# YOUR ASSIGNMENT
Under this line are the records; repeat exactly the lines starting at the one containing "擅自加仓补仓导致亏损扩大超过2倍的案例并 不少见。，在结构性博" and ending at the one containing "Non solo eseguire", omitting pictures.
DATASET EXTRACT START
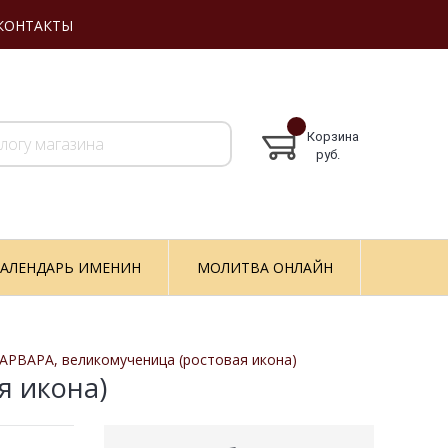
КОНТАКТЫ
Корзина
руб.
АЛЕНДАРЬ ИМЕНИН
МОЛИТВА ОНЛАЙН
АРВАРА, великомученица (ростовая икона)
я икона)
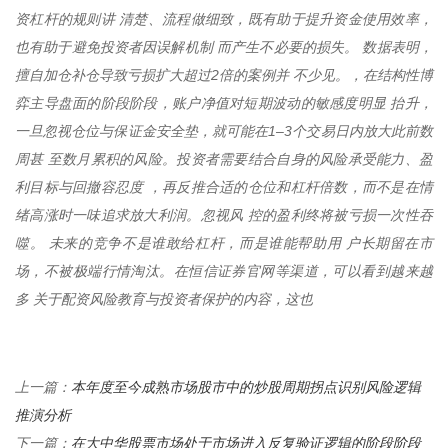
资杠杆的规则讲 清楚、流程做细致，既有助于提升资金使用效率，
也有助于避免投资者因误解机制 而产生不必要的损失。 数据表明，
擅自加仓补仓导致亏损扩大超过2倍的案例并 不少见。，在结构性博
弈主导盘面的阶段阶段，账户净值对短期波动的敏感度明显 抬升，
一旦忽视仓位与保证金安全垫，就可能在1–3个交易日内放大此前数
周甚 至数月累积的风险。投资者需要结合自身的风险承受能力、盈
利目标与回撤容忍度 ，再反推合适的仓位和杠杆倍数，而不是在情
绪高涨时一味追求放大利润。忽视风 控的盈利终将被亏损一次性吞
噬。 未来的竞争不是谁敢给杠杆，而是谁能帮助用 户长期留在市
场，不被极端行情淘汰。在恒信证券官网等渠道，可以看到越来越
多 关于配资风险教育与投资者保护的内容，这也
本年度至今成熟市场股市中的炒股周期拐点识别风险逻辑
上一篇：
推演分析
在大中华股票市场处于市场进入反复验证逻辑的阶段阶段
下一篇：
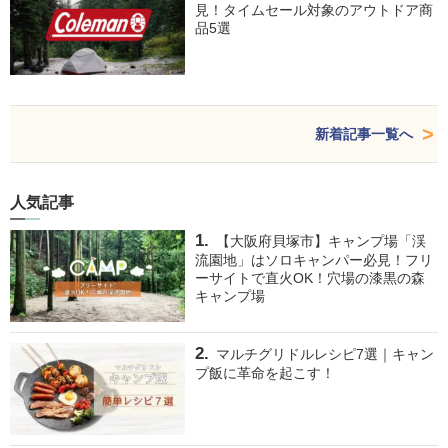
見！タイムセール対象のアウトドア商
品5選
新着記事一覧へ
人気記事
【大阪府貝塚市】キャンプ場「渓
流園地」はソロキャンパー必見！フリ
ーサイトで直火OK！穴場の漆黒の森
キャンプ場
マルチグリドルレシピ7選｜キャン
プ飯に革命を起こす！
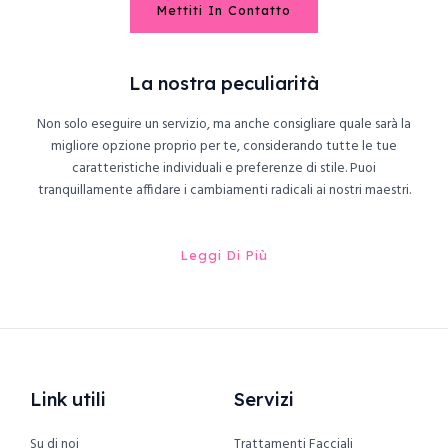
Mettiti In Contatto
La nostra peculiarità
Non solo eseguire un servizio, ma anche consigliare quale sarà la
migliore opzione proprio per te, considerando tutte le tue
caratteristiche individuali e preferenze di stile. Puoi
tranquillamente affidare i cambiamenti radicali ai nostri maestri.
Leggi Di Più
Link utili
Servizi
Su di noi
Trattamenti Facciali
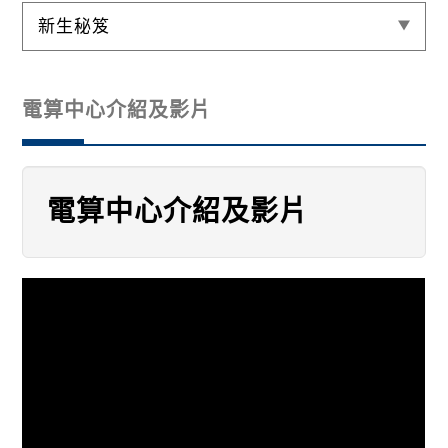
新生秘笈
電算中心介紹及影片
電算中心介紹及影片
DATASET EXTRACT END
# RESULT OF THE TASK
擅自加仓补仓导致亏损扩大超过2倍的案例并 不少见。，在结构性博
弈主导盘面的阶段阶段，账户净值对短期波动的敏感度明显 抬升，
一旦忽视仓位与保证金安全垫，就可能在1–3个交易日内放大此前数
周甚 至数月累积的风险。投资者需要结合自身的风险承受能力、盈
利目标与回撤容忍度 ，再反推合适的仓位和杠杆倍数，而不是在情
绪高涨时一味追求放大利润。忽视风 控的盈利终将被亏损一次性吞
噬。 未来的竞争不是谁敢给杠杆，而是谁能帮助用 户长期留在市
场，不被极端行情淘汰。在恒信证券官网等渠道，可以看到越来越
多 关于配资风险教育与投资者保护的内容，这也
本年度至今成熟市场股市中的炒股周期拐点识别风险逻辑
上一篇：
推演分析
在大中华股票市场处于市场进入反复验证逻辑的阶段阶段
下一篇：
見！タイムセール対象のアウトドア商
品5選
新着記事一覧へ
人気記事
【大阪府貝塚市】キャンプ場「渓
流園地」はソロキャンパー必見！フリ
ーサイトで直火OK！穴場の漆黒の森
キャンプ場
マルチグリドルレシピ7選｜キャン
プ飯に革命を起こす！
Mettiti In Contatto
La nostra peculiarità
Non solo eseguire un servizio, ma anche consigliare quale sarà la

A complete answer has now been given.